Sunday 19 June 2011

Review of Xmen First Class and Green Lantern films

WARNING minor spoilers!

X Men First Class.

I didn't really see the need for this film when the trailers came out. We've had two great X men film, a mediocre third to end on, and then the appalling Wolverine prequel (I haven't actually seen it, I'm relying on other people's opinions on that one ;) ). So why another prequel?

I was dragged to see it anyway (I didn't mind too much - with Orange Wednesday 2 for 1). I was pleasantly surprised.

The film starts off in the 1940s, showing us the classic Magneto origins story as a poor Jewish boy struggles with the loss of his family at the hands of the Nazis (that good old staple for villains in genre movies), while we get a somewhat warmer start for Charles Xavier and a delightful Mystique.

Jump maybe 20 years later, and the world is heading towards a Cuban Missile Crisis - but I bet you never knew mutants were involved! Magneto and Professor Xavier are brought together to work with the US government to build a team of mutants who can take on a villain (played by Kevin Bacon with relish) who wants to send the world into nuclear war for his own nefarious reasons. The two friends must create a team of their own mutants and train them for war. Cue some great mutant vs mutant fights, and mutant vs war machine struggles. Nicholas Hoult is nothing special as Beast, and while Jennifer Lawrence and January Jones look stunning, they do not shine in the acting department ("Mutant and proud" - we already did that in Xmen 3). It's left to James Mcavoy and Michael Fassbender to get the best lines and scene stealing moments, and they do well with what they're given.

There ARE some continuity errors between this and the original trilogy (why no mention of Xavier and Mystique's previous close relationship, especially given that Mystique happily poisons Xavier in the first film? How could Xavier and Magneto have found Jean Grey, who would have been too young to mentor during this film? Why does Xavier claim Magneto helped him build Cerebro, when it was in fact someone else who made the original?) but that's of no great issue. Nor is the scene where one mutant switches sides (too many characters to give time for the minor ones to effectively show us why they're willing to work with mass murderers).

What matters is it looks great, the cheesy lines are kept to a minimum and we have great villains, heroes and anti heroes. Recommended.


Green Lantern

I'm a big DC fan but I was even more reluctant to see this than X men. I mean, come on, Ryan Reynolds?! He makes me cringe :(

Nonetheless I went to see this tonight (I did NOT wear the Green Lantern tshirt or ring my friend bought me last year).

AGAIN, pleasantly surprised. We get a nice quick intro into the Green Lantern mythos, are shown the bad guy, and then straight into the mess that is Hal Jordan's life. It doesn't take long for them to establish his reputation for being cocky and irresponsible,all the time living in the shadow of his late father. We're also introduced to the love interest, Carol Ferris, all keeping in line with the comic books.

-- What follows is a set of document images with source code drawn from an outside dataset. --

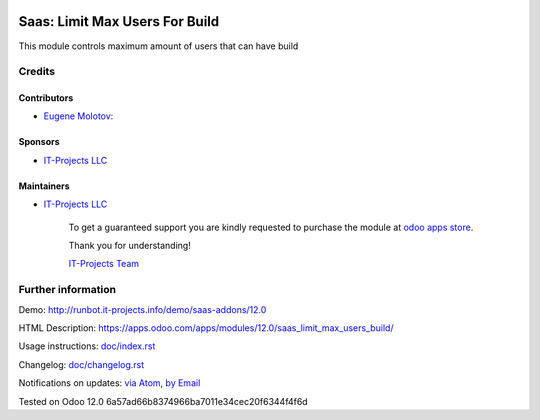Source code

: .. image:: https://img.shields.io/badge/license-MIT-blue.svg
   :target: https://opensource.org/licenses/MIT
   :alt: License: MIT

=================================
 Saas: Limit Max Users For Build
=================================

This module controls maximum amount of users that can have build

Credits
=======

Contributors
------------
* `Eugene Molotov <https://it-projects.info/team/em230418>`__:

Sponsors
--------
* `IT-Projects LLC <https://it-projects.info>`__

Maintainers
-----------
* `IT-Projects LLC <https://it-projects.info>`__

      To get a guaranteed support
      you are kindly requested to purchase the module
      at `odoo apps store <https://apps.odoo.com/apps/modules/12.0/saas_limit_max_users_build/>`__.

      Thank you for understanding!

      `IT-Projects Team <https://www.it-projects.info/team>`__

Further information
===================

Demo: http://runbot.it-projects.info/demo/saas-addons/12.0

HTML Description: https://apps.odoo.com/apps/modules/12.0/saas_limit_max_users_build/

Usage instructions: `<doc/index.rst>`_

Changelog: `<doc/changelog.rst>`_

Notifications on updates: `via Atom <https://github.com/it-projects-llc/saas-addons/commits/12.0/saas_limit_max_users_build.atom>`_, `by Email <https://blogtrottr.com/?subscribe=https://github.com/it-projects-llc/saas-addons/commits/12.0/saas_limit_max_users_build.atom>`_

Tested on Odoo 12.0 6a57ad66b8374966ba7011e34cec20f6344f4f6d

What I liked about this, compared to the ridiculous romance between Thor (in his eponymous film) and Natalie Portman's character, was that Hal Jordan and Carol Ferris clearly have a background, a past, a love that was won and lost - Thor and Jane Foster meet for 2 days and are suddenly willing to die for each other, pfft).

We get amusing time with some familiar comic characters (Tomar Re, Kilowog and of course Sinestro) and not one but TWO villains to deal with. We even get an appearance from Amanda Waller (are DC going to start building up a film continuity, the way Marvel has with SHIELD operatives appearing in all their films? Will Waller be showing up in Batman and SUperman films now?).

Special effects were decent (not sure it was necessary to make the GL costumes CGI), the constructs looked good, some nice conflicts, the villains were not that great though, and the key to defeating the bad guy was a bit mundane. Still, Ryan Reynolds did not annoy me, and even managed to emote once in a while, and there was of course the obligatory set up of a villain for the potential sequel if this film makes enough money. I for one do not understand why it has attracted a lot of negative hype. Worth watching for some light entertainment.